NLRP3 is a cytosolic pattern recognition receptor (PRR) that,

when stimulated by toll-like receptor 4 (TLR4) activation or ATP, both of which are regulated by stress, binds to pro-caspase-1, forming the inflammasome complex. Pro-caspase-1 is cleaved and in turn cleaves pro-IL-1β into IL-1β, which is then released from the cell. Microglia constitutively express the components of the NLRP3 inflammasome, and acute restraint stress activates the NLRP3 inflammasome in the hippocampus, the brain region containing the highest concentration of microglia and IL-1β receptors (Iwata et al., 2013 and Farrar et al., 1987). buy Venetoclax Intracerebroventricular (i.c.v) administration of IL-1 results in increased anxiety-like behavior in the elevated plus maze and open field as well as spatial memory deficits in the Morris water maze (Song et al., 2006). In contrast, pharmacologic or genetic inhibition of Interleukin-1 Receptor 1 (IL-1R1) blocks anhedonia in rats exposed to CUS (Koo and Duman, 2008). Interestingly, i.c.v administration of an IL-1R1 antagonist prevented shuttle box escape failure following pretreatment

with repeated, inescapable tail shocks (Maier and Watkins, 1995).
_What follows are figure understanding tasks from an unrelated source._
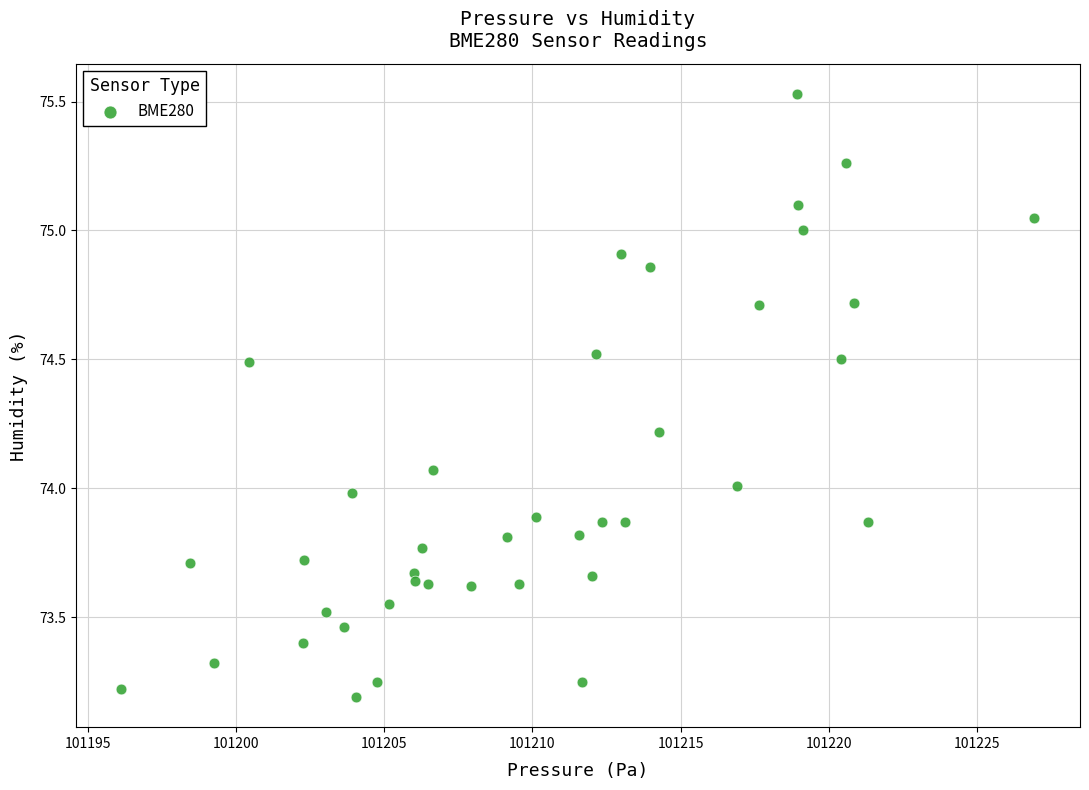

What is the range of X values (max minus min)?

30.8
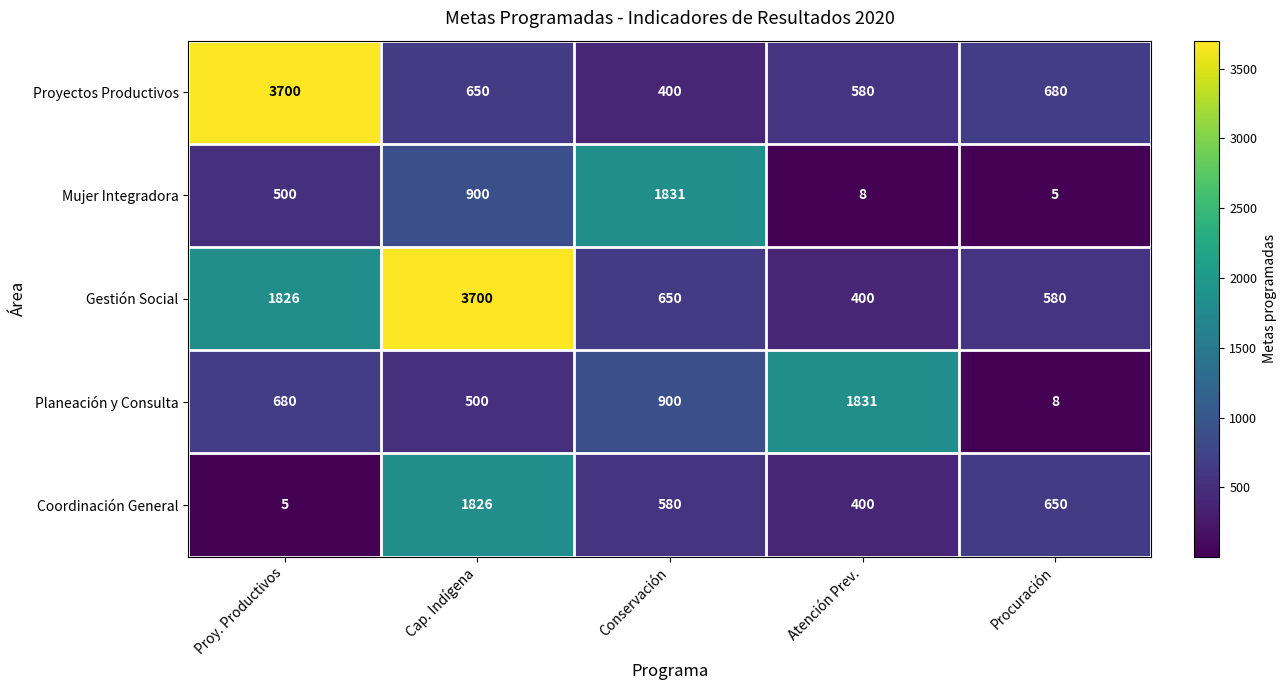

What is the lowest value of the Gestión Social series?

400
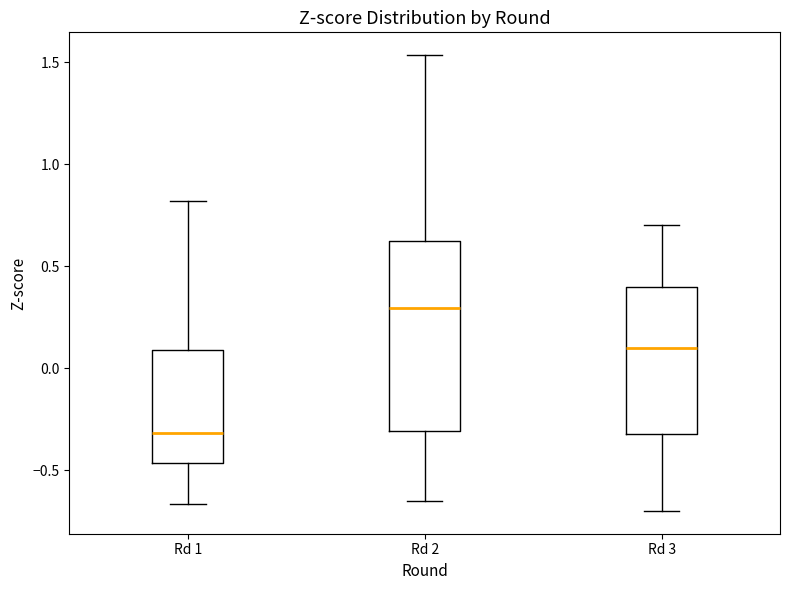

Comparing the boxes themselves (not the whiskers), which one is the tallest?

Rd 2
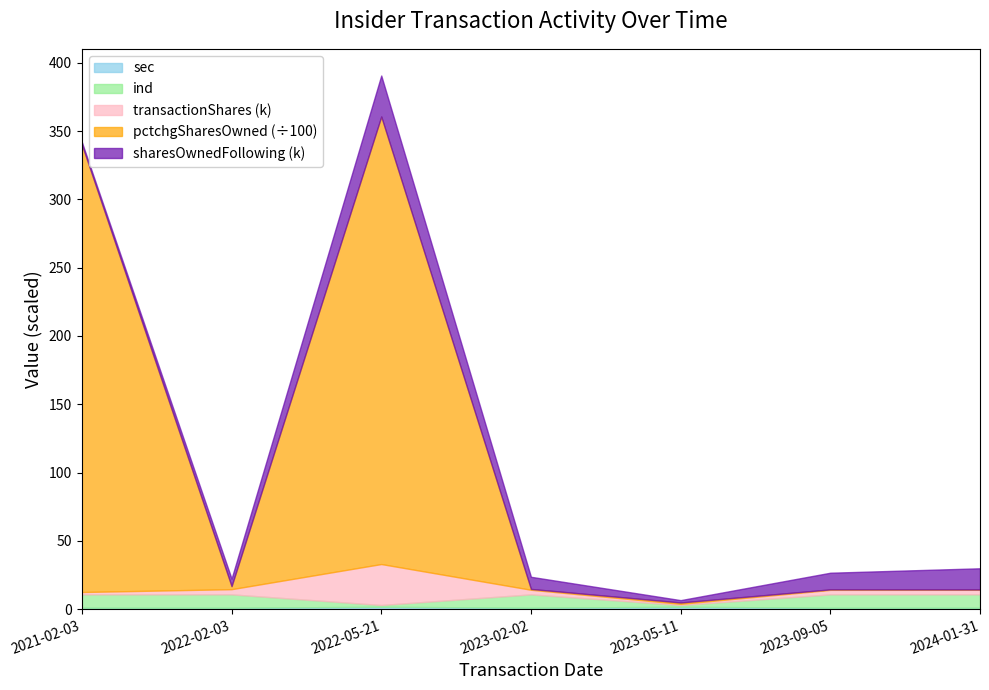

How many data points in transactionShares are less than 3318?

3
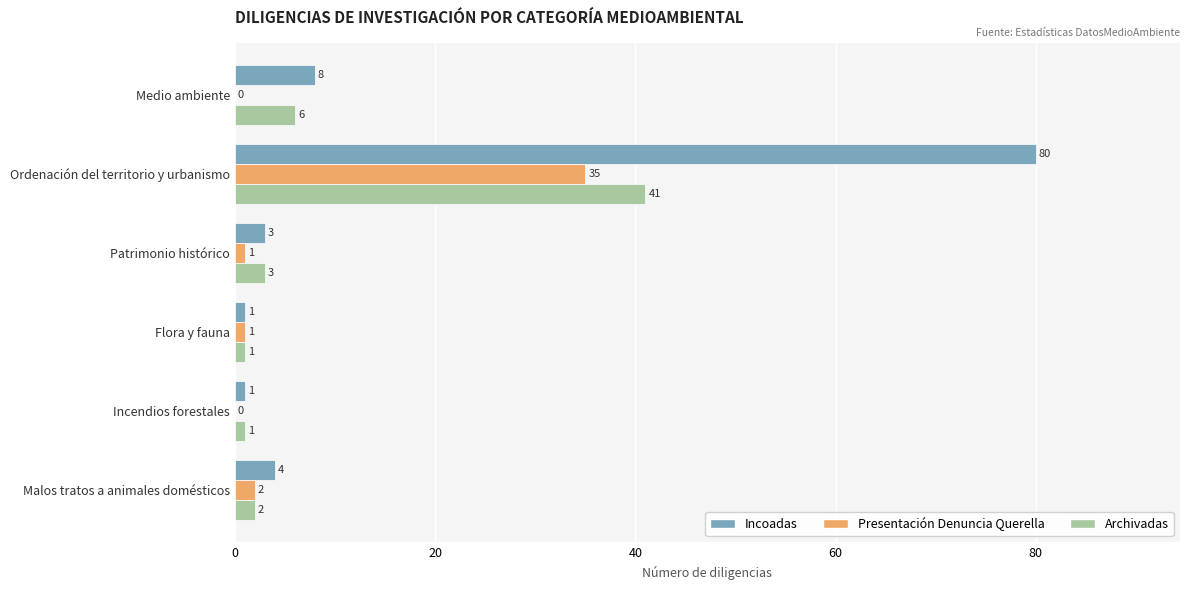

What are all the series names shown in the legend?

Incoadas, Presentación Denuncia Querella, Archivadas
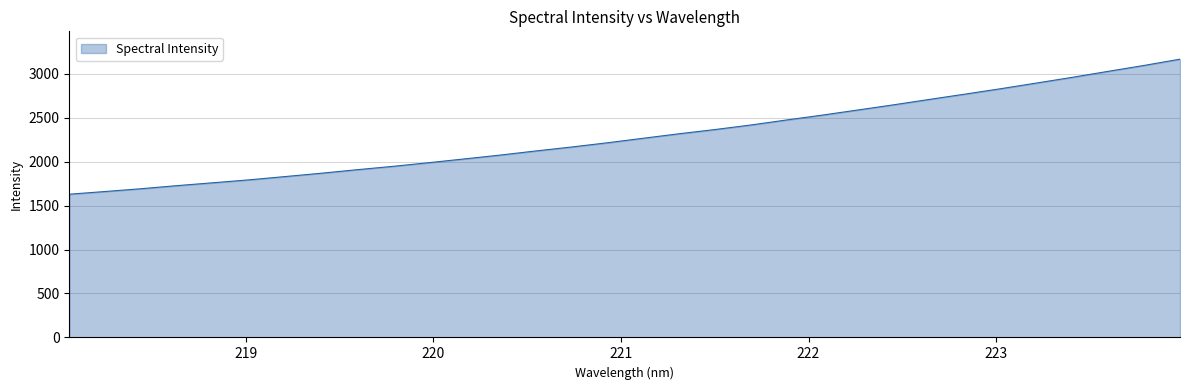

What is the maximum value shown in the chart?

3164.8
These results suggest that IL-1β signaling is an important mediator of behavioral vulnerability and resilience to LH and CUS in rats, and that IL-1β and its downstream effectors may be promising targets for promoting behavioral resilience to stress. Downstream mechanisms by which IL-1β influences behavioral outcomes to stress include HPA axis activation as well as modulation of hippocampal neurogenesis. Stress-induced IL-1β modulates the selleckchem HPA axis by stimulating release of CRF from the hypothalamus and subsequent downstream release of ACTH from the pituitary gland (Iwata et al., 2013, Sapolsky

et al., 1987 and Berkenbosch et al., 1987). Blockade of IL-1R1 via antagonist administration or null mutation prevents CUS-induced reductions in cells positive for BrdU (Bromodeoxyuridine, a marker of cell division) and DCX (doublecortin, a marker of immature neurons), indicating that chronic stress inhibits neurogenesis in an IL-1β dependent fashion (Koo and Duman, 2008). In the same study, in vitro incubation with below IL-1β decreased the proliferation of adult hippocampal progenitor cells, an effect blocked by co-incubation with inhibitors of NFκB signaling. As the IκK–NFκB signaling pathway is activated by IL-1β and other pro-inflammatory cytokines, it is a promising candidate mediator of the downstream effects of IL-1β. A follow-up study revealed that, indeed, exposure to an acute stressor activated NFκB signaling in neural stem-like cells (NSCs), and NFκB activation in NSCs was dependent upon IL-1β signaling ( Koo et al., 2010). Moreover, i.c.v. administration of an NFκB inhibitor throughout CUS blocked the subsequent stress-induced decrease in BrdU+DCX+ cells as well as the expression of anxiety-like and anhedonic behaviors.